“I notice that capable men are still at a premium in our society; we still need the man who is intelligent enough to think of the proper questions to ask. Perhaps if we could find enough of such, these dislocations you worry about…wouldn’t occur” (“The Evitable Conflict,” 265).
INTRO: We already live in an age of science fiction: an age where we can watch a live video feed from Mars, as well as track asteroids as they sail past Earth. We also live in a world of global warming, virtual reality, artificial technology, and self-driving cars. What’s next? Or perhaps the better question to ask is: how is the future being shaped in the news today? What happened in yesterday’s news feed which will affect how you raise your kids tomorrow?

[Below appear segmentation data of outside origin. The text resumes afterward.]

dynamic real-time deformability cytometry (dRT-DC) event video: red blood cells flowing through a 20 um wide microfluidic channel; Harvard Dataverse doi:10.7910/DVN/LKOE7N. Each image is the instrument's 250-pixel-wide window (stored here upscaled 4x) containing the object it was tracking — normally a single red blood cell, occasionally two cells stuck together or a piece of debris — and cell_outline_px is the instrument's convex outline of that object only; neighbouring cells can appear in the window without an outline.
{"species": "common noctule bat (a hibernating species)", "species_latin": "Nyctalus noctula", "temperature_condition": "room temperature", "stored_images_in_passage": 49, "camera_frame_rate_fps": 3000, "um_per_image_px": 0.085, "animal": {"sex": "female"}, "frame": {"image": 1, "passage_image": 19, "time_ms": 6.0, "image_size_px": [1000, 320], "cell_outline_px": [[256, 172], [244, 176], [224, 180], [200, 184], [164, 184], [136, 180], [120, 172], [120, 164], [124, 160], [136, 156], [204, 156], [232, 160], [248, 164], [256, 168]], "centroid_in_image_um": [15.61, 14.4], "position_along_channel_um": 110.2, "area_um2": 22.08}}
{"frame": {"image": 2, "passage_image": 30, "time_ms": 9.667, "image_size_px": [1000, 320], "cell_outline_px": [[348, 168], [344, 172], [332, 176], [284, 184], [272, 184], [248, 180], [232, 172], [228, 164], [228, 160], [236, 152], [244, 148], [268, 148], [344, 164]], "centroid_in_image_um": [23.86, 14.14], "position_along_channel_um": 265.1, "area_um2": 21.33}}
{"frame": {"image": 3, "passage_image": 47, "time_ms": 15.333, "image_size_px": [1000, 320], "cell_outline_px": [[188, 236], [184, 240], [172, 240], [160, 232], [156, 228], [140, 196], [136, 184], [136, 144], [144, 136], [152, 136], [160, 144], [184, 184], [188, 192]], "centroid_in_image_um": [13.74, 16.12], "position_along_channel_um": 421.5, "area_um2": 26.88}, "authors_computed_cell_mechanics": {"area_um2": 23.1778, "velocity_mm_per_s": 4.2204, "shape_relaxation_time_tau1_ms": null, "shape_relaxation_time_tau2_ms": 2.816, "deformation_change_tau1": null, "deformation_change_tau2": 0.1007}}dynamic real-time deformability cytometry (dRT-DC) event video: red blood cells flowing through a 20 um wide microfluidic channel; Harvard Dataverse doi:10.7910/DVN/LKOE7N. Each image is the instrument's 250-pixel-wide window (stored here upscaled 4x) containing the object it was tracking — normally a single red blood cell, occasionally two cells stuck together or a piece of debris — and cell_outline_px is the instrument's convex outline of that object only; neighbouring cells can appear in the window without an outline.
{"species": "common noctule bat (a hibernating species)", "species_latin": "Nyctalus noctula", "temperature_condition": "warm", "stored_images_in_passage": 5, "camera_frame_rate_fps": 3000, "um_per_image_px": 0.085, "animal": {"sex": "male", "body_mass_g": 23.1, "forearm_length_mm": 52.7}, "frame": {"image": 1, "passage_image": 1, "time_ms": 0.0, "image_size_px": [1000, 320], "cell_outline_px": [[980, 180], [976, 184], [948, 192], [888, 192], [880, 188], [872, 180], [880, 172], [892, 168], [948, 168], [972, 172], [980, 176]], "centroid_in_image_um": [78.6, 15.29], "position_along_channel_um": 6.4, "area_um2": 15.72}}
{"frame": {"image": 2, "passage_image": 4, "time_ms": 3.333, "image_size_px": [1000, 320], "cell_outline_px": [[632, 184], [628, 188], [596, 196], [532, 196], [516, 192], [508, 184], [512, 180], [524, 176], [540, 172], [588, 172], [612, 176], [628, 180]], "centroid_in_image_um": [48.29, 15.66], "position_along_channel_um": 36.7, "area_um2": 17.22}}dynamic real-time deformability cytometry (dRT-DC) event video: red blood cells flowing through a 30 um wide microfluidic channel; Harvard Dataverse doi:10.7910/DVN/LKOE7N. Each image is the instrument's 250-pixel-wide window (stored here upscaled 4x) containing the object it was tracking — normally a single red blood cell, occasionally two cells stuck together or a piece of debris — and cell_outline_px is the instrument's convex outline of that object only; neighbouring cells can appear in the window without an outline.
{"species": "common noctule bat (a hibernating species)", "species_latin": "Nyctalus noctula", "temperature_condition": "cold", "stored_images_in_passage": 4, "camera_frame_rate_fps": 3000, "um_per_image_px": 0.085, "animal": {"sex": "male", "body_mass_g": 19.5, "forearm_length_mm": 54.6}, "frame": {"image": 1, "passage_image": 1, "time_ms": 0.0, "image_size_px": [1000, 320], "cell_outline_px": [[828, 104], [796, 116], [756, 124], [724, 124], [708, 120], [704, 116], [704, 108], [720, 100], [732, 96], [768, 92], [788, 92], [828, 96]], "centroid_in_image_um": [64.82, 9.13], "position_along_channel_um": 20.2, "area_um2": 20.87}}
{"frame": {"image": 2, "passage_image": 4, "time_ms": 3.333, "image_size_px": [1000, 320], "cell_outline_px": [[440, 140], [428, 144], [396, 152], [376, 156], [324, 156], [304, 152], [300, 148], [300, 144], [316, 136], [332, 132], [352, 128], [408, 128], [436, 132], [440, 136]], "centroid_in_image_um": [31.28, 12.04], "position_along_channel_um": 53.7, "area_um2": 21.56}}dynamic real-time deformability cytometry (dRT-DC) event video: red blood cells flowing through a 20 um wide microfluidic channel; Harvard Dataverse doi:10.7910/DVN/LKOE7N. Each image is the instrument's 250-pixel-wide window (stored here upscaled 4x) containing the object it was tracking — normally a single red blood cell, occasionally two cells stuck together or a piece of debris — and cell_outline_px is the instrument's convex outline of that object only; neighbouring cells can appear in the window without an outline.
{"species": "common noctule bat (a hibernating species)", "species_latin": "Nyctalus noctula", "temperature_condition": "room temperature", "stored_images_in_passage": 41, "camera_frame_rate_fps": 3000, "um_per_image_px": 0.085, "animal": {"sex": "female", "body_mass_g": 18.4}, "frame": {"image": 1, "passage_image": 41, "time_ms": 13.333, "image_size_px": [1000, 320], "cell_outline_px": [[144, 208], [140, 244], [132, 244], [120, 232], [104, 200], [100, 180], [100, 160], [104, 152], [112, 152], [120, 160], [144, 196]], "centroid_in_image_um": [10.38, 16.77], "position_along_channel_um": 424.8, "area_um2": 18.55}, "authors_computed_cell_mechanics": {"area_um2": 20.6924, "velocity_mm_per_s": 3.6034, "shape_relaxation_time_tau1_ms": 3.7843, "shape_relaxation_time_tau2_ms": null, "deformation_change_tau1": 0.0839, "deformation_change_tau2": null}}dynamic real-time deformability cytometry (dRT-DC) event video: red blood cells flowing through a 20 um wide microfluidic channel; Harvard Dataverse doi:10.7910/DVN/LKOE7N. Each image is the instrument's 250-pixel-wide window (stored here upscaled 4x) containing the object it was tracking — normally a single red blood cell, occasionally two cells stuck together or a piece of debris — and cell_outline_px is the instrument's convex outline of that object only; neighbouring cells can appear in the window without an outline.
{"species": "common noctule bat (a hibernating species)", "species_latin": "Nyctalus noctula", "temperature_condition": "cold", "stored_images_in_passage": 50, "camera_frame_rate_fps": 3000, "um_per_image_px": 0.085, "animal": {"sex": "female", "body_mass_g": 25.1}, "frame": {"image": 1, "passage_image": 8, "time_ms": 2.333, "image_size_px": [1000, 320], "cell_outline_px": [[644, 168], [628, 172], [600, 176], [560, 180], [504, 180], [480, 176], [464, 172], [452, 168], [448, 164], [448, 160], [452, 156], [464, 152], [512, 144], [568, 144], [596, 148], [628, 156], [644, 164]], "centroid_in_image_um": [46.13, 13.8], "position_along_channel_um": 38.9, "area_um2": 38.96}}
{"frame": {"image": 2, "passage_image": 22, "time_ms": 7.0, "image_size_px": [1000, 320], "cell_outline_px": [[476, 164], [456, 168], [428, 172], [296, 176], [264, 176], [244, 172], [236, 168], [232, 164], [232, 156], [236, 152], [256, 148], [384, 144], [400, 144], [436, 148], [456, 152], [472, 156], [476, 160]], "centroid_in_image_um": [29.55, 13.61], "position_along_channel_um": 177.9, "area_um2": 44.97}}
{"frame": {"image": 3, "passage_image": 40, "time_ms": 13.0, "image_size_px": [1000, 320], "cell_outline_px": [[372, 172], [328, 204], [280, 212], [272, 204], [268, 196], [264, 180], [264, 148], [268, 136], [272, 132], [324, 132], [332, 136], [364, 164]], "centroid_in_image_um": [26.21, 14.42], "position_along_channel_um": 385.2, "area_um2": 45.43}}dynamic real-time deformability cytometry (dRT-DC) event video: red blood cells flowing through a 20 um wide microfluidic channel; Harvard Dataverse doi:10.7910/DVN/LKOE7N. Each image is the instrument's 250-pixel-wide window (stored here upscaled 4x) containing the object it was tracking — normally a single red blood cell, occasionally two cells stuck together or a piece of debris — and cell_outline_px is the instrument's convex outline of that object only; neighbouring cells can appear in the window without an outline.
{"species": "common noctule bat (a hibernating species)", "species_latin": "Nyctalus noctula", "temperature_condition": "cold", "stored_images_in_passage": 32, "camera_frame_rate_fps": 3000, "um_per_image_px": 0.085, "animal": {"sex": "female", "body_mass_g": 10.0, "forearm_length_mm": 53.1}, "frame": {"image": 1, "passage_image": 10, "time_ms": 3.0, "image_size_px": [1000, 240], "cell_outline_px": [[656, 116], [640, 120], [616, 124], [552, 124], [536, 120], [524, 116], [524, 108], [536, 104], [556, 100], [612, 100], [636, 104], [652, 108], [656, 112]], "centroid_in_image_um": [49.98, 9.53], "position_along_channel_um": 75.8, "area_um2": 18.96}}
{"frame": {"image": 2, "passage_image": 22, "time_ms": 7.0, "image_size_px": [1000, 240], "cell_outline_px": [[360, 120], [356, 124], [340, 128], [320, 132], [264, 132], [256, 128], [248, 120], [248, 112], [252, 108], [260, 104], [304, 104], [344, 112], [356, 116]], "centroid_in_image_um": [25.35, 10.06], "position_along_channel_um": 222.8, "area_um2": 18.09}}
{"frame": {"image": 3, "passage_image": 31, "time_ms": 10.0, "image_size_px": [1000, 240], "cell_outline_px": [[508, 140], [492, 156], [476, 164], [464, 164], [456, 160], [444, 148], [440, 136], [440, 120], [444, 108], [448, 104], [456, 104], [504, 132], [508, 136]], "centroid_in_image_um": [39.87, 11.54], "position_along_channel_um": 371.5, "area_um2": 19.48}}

REPONSE: I want you to find an article on-line, or from a journal, or in a magazine (Best American Magazine Writing 2015, for those who took Comp 1 with me, perhaps) which discusses some important contemporary issue. It can be about anything, as long as it’s current and of national importance. Print this article out and include it with your paper (and be sure to read it carefully!). Then I want you to write a short science fiction story (maybe 3-4 pages double spaced) that takes this article into the “future.” Take the same issues, problems, and concerns and place them in a new setting—a future Earth, or another planet, or among aliens, or robots, or on a starship. If science fiction is a metaphor for our own world, help us see the problems and debates of this issue in a different time and place. Remember, it’s often hard to see why we should care about something in our own time: but if you can fool us into seeing it in a different context, we might finally understand why our 21st century problems matter.
FOR EXAMPLE: The Star Trek episode we watched in class, “Let That Be Your Last Battlefield” (1969), was released during the Civil Rights Movement, at a time when you couldn’t really discuss race or equal rights on a television show...but you could talk about aliens with the same issues. At the end of this episode, with their planet in flames and their hatred intact, Lt. Uhuru asks, “do you suppose that’s all they ever had, sir?” And Captain Kirk responds, “No...but that’s all they have left.” A fitting epilogue for a country that was tearing itself apart over age-old prejudices when they might have united in brotherhood.